Oh dear, I have not adequately protected my inter-neck.

I haven't noticed slowdown, but that may just be because my whole damn computer is crawling these past couple days.

However, terms of usage indicate that you are now an official franchise of the Quincy Hoist family. This means, of course, that you must attend a training seminar deep in the abandoned shafts of the copper mine responsible for my nom de plume. Blackhematitelung NOT optional, canaries provided on-site.

Alternatively, you may have a torrid affair with superproducer Quincy Jones. Your choice.
haha, i'm still alive.
and i'm stealing internet right now to write this..on a network happily named "quincy hoist"... anyone in the range of the 100 block of east gorham notice your internet connection slowing down?

Sunday, April 16, 2006

Dear Driftlessers,

Your new direction could ring no clearer than when heard in an environment featuring a neon hypodermic needle (unlit), a stripper pole (polished, unused), and a framed Dr. Giggles movie poster (unwatched).

Prognosis: AWESOME.


QH, p(layed)H(ottness)d(amnnnnnnnnnnnn)

Thursday, April 13, 2006

the isthmus says the show is at 9! i thought you said it was at 10! i am confused! help!

Wednesday, April 12, 2006

Rails and Wings / DPC on Daily Page. Everyone has a blog.

Sunday, April 09, 2006

craig wins the spelling bee.

Friday, April 07, 2006

this is how you spell karaoke!

Thursday, April 06, 2006

yeah, it sort of sucks for you, sam, and nate.....we'll tell you how fun it was though. is sam going to be half naked and covered in streamers for the occasion?

Tuesday, April 04, 2006

The show starts around 10 pm. I wish I could ride in a limo and sing karoke. That's how you spell karoke?

batch'lorette party!
i like this new all girls blog.

2 things.

1. Yay! A penis hat!

2. Bachelorette party:

Part 1: Great Wolf Lodge Indoor Waterpark on Thursday, April 13th. Extreme waterslides and fun in the Dells. leaving from Melissa's at 4pm on Thursday, returning Friday afternoon.

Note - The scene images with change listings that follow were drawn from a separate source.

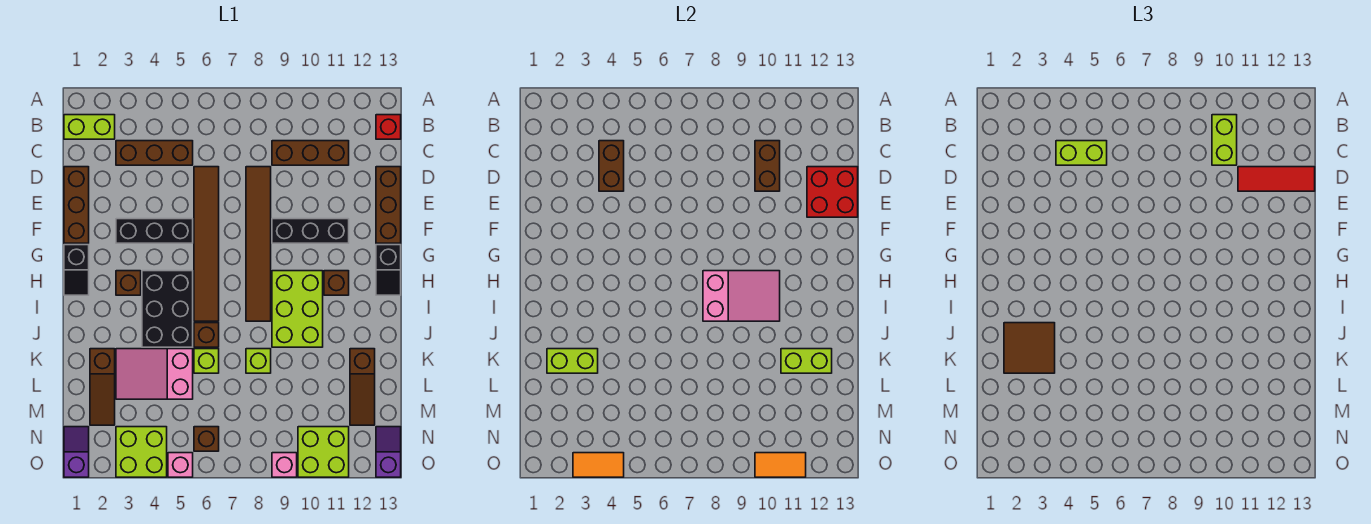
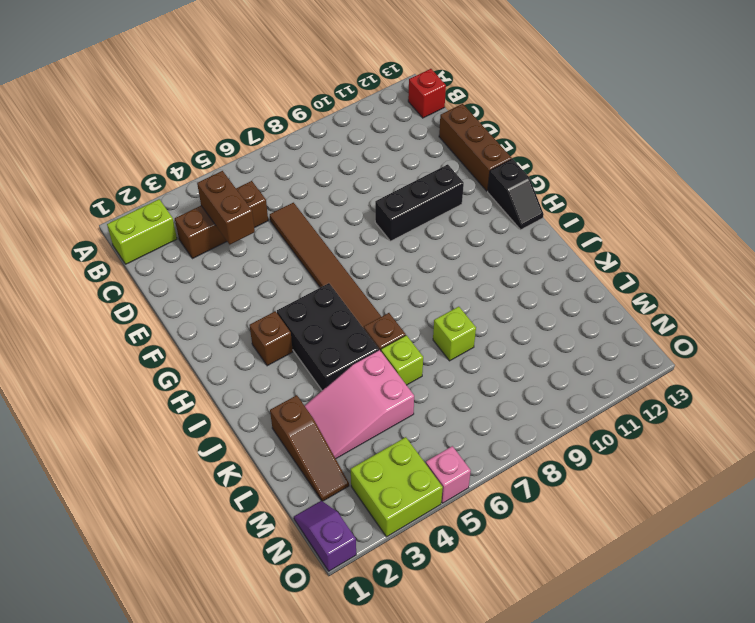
none -> brown 1x3 brick [272,141,349,165]
none -> brown 1x3 brick [64,167,89,243]
none -> brown 1x6 tile [246,167,271,321]
none -> black 1x3 brick [116,219,193,243]

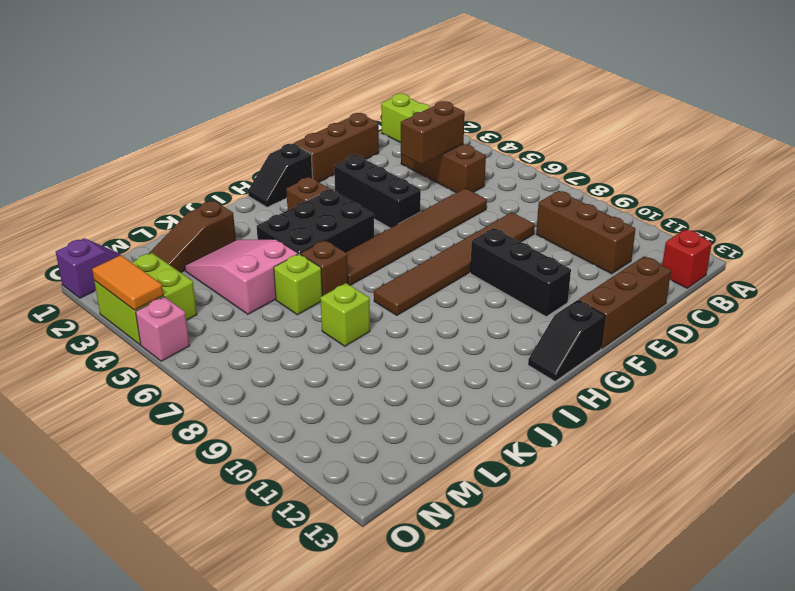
none -> lime 2x3 brick [272,271,323,347]
none -> brown 1x1 brick [324,271,349,295]
none -> brown 1x3 slope [350,349,375,425]
none -> brown 1x1 brick [194,427,219,451]

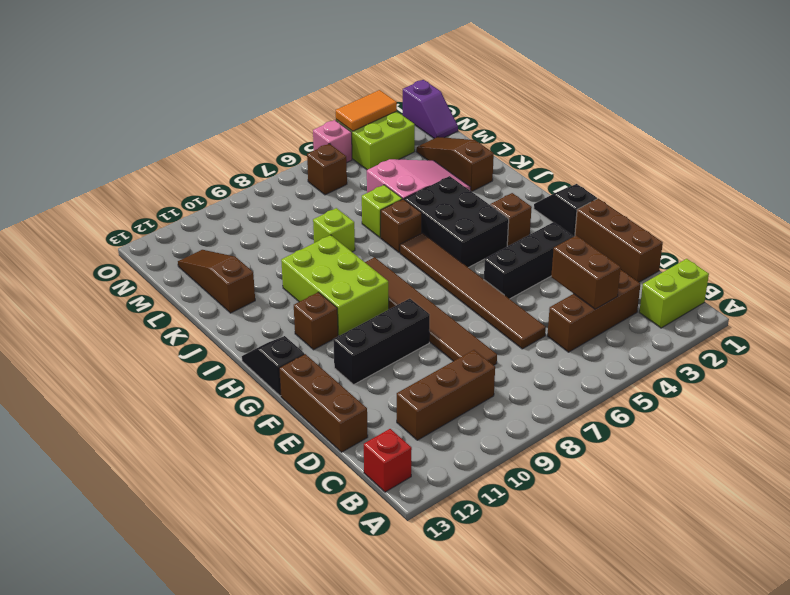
none -> lime 2x2 brick [298,427,349,477]
none -> purple 1x2 slope [376,427,401,477]
none -> pink 1x1 brick [272,453,297,477]
none -> brown 1x2 brick [755,141,780,191]

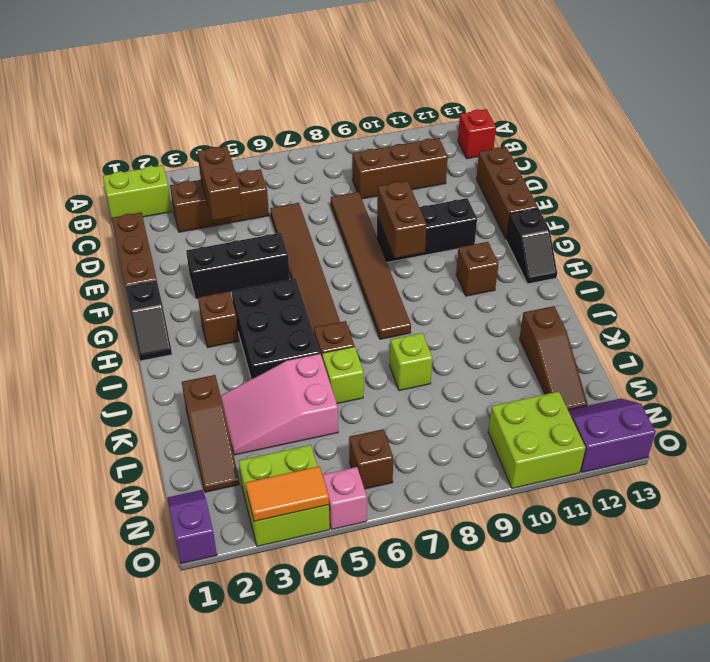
brown 1x2 brick [377,181,427,258] -> brown 1x2 brick moved to [755,141,780,191]
purple 2x2 slope [568,398,656,473] -> purple 1x2 slope [376,427,401,477]
none -> lime 2x3 brick [272,271,323,347]
none -> pink 1x1 brick [272,453,297,477]
none -> red 2x2 brick [807,167,858,217]
none -> pink 2x3 slope [703,271,780,321]

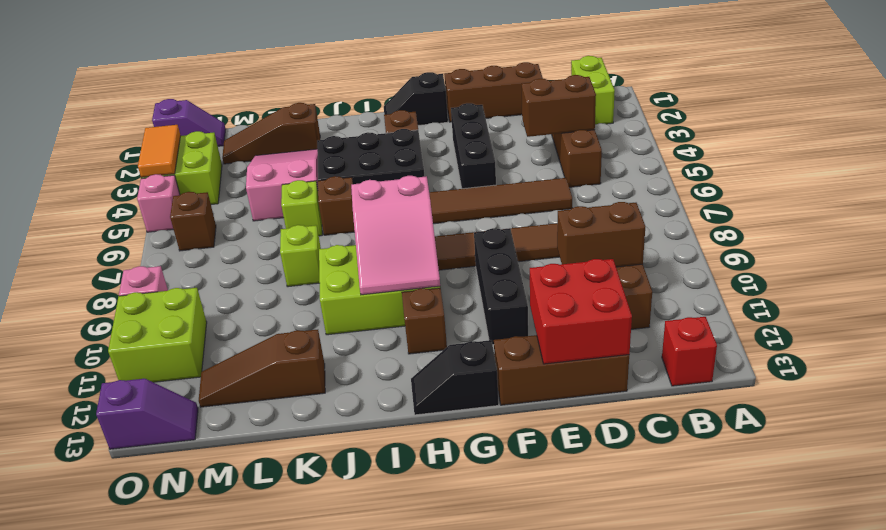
none -> lime 1x2 brick [547,349,598,373]
none -> lime 1x2 brick [781,349,832,373]
none -> orange 1x2 tile [755,453,806,477]
none -> lime 1x2 brick [1212,115,1237,165]

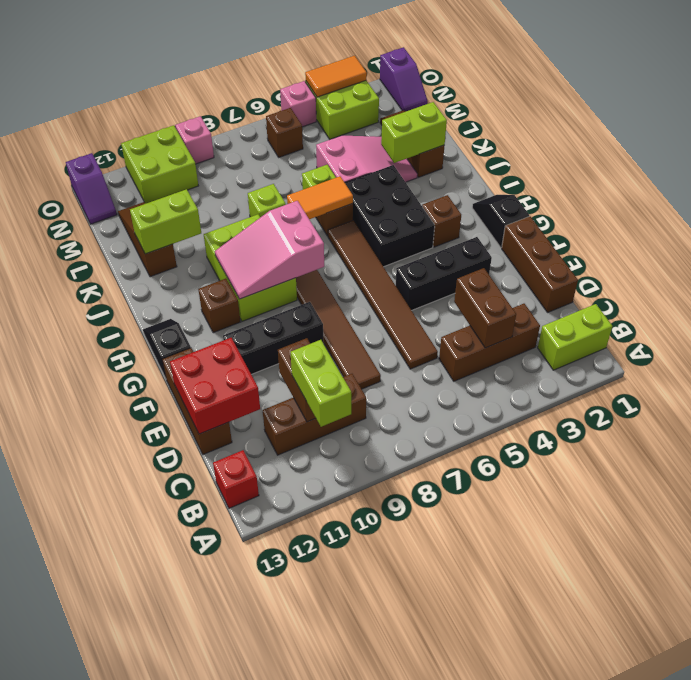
orange 1x2 tile [287,176,353,219] -> orange 1x2 tile moved to [755,453,806,477]
none -> lime 1x2 brick [1056,141,1107,165]
none -> red 1x3 tile [1238,167,1315,191]
none -> brown 2x2 tile [1004,323,1055,373]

Part2: (This part is CO-ED!) April 14th: Limo and DPC show. Meet at Melissa's around 6pm (or whenever ya'll get into town). The limo is one of those limo busses that can hold 16 people and apparantly has a kareoke machine inside of it! Janel is making me a penishat! We get to bring our own booze on the limobus, and we can sing and drink around town. Limo leaves at 8pm from Melissa's, arrives at the Klinic probably about 11pm....when does the show start anyway?

3. Yeah, when does the show start?

Yay! A penis hat!

Sunday, April 02, 2006

today i bought prettyprettyfritty fabric for a penis hat. then i scanned some toasters, clouds, and popped balloons. hoouray!